Multiplexer token filter
Multiplexer token filter
A token filter of type multiplexer
will emit multiple tokens at the same position, each version of the token having been run through a different filter. Identical output tokens at the same position will be removed.
If the incoming token stream has duplicate tokens, then these will also be removed by the multiplexer
Options
filters | a list of token filters to apply to incoming tokens. These can be any token filters defined elsewhere in the index mappings.
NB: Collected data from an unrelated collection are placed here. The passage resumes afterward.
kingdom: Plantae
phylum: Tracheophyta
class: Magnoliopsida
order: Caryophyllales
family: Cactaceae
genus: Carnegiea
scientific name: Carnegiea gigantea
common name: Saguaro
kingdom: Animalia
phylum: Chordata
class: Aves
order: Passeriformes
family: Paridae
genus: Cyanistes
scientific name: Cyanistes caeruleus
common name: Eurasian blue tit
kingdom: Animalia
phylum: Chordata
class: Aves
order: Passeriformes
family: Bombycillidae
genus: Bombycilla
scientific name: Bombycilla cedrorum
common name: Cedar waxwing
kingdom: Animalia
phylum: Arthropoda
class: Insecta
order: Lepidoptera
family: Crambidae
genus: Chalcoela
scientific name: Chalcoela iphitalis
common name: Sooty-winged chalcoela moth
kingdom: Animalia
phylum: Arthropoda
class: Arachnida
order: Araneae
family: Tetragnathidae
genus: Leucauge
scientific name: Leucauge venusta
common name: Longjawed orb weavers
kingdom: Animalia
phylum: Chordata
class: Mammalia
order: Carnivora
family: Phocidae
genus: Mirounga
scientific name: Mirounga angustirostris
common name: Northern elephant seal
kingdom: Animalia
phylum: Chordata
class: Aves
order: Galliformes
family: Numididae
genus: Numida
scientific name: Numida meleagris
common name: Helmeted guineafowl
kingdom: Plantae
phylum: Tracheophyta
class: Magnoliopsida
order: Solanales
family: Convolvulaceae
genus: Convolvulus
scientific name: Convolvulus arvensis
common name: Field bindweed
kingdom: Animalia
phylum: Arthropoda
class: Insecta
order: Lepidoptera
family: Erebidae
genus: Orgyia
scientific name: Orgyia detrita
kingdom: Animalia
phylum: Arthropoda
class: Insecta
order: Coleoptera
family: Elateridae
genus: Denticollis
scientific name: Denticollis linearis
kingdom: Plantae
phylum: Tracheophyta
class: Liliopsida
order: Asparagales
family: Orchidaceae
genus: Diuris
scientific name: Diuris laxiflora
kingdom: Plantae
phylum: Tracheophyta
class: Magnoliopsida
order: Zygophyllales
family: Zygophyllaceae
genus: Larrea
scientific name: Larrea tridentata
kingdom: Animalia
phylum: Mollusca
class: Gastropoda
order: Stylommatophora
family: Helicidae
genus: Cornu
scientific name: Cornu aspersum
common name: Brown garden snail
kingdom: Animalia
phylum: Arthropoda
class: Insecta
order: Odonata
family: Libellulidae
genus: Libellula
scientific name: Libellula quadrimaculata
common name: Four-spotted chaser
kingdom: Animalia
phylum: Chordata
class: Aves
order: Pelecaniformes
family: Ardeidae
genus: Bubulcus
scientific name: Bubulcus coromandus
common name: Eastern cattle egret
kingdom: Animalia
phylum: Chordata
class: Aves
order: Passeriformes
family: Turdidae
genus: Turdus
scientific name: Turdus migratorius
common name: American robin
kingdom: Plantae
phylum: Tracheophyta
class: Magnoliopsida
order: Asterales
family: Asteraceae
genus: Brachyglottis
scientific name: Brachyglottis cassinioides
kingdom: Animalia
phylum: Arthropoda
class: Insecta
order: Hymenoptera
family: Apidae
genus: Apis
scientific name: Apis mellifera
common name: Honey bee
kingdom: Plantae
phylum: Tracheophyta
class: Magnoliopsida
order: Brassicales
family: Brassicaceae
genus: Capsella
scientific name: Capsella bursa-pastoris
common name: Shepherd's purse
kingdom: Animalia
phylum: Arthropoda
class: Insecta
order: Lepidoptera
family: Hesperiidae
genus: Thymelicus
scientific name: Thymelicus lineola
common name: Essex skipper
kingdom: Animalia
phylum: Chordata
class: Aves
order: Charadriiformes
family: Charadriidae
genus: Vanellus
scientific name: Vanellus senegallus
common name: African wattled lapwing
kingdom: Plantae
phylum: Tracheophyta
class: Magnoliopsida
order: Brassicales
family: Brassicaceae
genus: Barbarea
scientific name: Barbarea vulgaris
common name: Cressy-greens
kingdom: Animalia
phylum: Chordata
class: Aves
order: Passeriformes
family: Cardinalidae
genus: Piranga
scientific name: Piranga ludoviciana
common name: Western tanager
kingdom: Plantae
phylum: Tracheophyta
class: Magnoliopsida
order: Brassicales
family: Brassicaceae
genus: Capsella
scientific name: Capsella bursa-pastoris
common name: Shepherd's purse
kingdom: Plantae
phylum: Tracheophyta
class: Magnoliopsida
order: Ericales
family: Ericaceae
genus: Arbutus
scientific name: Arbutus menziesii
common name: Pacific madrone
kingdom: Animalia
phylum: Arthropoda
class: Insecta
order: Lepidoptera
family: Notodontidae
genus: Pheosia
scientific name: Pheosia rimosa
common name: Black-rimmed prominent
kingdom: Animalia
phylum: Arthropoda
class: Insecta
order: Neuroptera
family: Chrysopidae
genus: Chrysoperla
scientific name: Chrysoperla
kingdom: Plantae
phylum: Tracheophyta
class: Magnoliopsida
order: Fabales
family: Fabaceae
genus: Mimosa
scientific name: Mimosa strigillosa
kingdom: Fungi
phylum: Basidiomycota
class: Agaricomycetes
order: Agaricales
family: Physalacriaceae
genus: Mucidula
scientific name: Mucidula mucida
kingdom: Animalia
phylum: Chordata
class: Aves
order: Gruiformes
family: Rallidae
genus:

Filters can be chained using a comma-delimited string, so for example |
Shingle or multi-word synonym token filters will not function normally when they are declared in the filters array because they read ahead internally which is unsupported by the multiplexer
preserve_original
if true
(the default) then emit the original token in addition to the filtered tokens
Settings example
You can set it up like:
resp = client.indices.create(
index="multiplexer_example",
settings={
"analysis": {
"analyzer": {
"my_analyzer": {
"tokenizer": "standard",
"filter": [
"my_multiplexer"
]
}
},
"filter": {
"my_multiplexer": {
"type": "multiplexer",
"filters": [
"lowercase",
"lowercase, porter_stem"
]
}
}
}
},
)
print(resp)
response = client.indices.create(
index: 'multiplexer_example',
body: {
settings: {
analysis: {
analyzer: {
my_analyzer: {
tokenizer: 'standard',
filter: [
'my_multiplexer'
]
}
},
filter: {
my_multiplexer: {
type: 'multiplexer',
filters: [
'lowercase',
'lowercase, porter_stem'
]
}
}
}
}
}
)
puts response
const response = await client.indices.create({
index: "multiplexer_example",
settings: {
analysis: {
analyzer: {
my_analyzer: {
tokenizer: "standard",
filter: ["my_multiplexer"],
},
},
filter: {
my_multiplexer: {
type: "multiplexer",
filters: ["lowercase", "lowercase, porter_stem"],
},
},
},
},
});
console.log(response);
PUT /multiplexer_example
{
"settings": {
"analysis": {
"analyzer": {
"my_analyzer": {
"tokenizer": "standard",
"filter": [ "my_multiplexer" ]
}
},
"filter": {
"my_multiplexer": {
"type": "multiplexer",
"filters": [ "lowercase", "lowercase, porter_stem" ]
}
}
}
}
}
And test it like:
resp = client.indices.analyze(
index="multiplexer_example",
analyzer="my_analyzer",
text="Going HOME",
)
print(resp)
response = client.indices.analyze(
index: 'multiplexer_example',
body: {
analyzer: 'my_analyzer',
text: 'Going HOME'
}
)
puts response
const response = await client.indices.analyze({
index: "multiplexer_example",
analyzer: "my_analyzer",
text: "Going HOME",
});
console.log(response);
POST /multiplexer_example/_analyze
{
"analyzer" : "my_analyzer",
"text" : "Going HOME"
}
And it’d respond:
{
"tokens": [
{
"token": "Going",
"start_offset": 0,
"end_offset": 5,
"type": "<ALPHANUM>",
"position": 0
},
{
"token": "going",
"start_offset": 0,
"end_offset": 5,
"type": "<ALPHANUM>",
"position": 0
},
{
"token": "go",
"start_offset": 0,
"end_offset": 5,
"type": "<ALPHANUM>",
"position": 0
},
{
"token": "HOME",
"start_offset": 6,
"end_offset": 10,
"type": "<ALPHANUM>",
"position": 1
},
{
"token": "home",
"start_offset": 6,
"end_offset": 10,
"type": "<ALPHANUM>",
"position": 1
}
]
}
The stemmer has also emitted a token |
The synonym and synonym_graph filters use their preceding analysis chain to parse and analyse their synonym lists, and will throw an exception if that chain contains token filters that produce multiple tokens at the same position. If you want to apply synonyms to a token stream containing a multiplexer, then you should append the synonym filter to each relevant multiplexer filter list, rather than placing it after the multiplexer in the main token chain definition.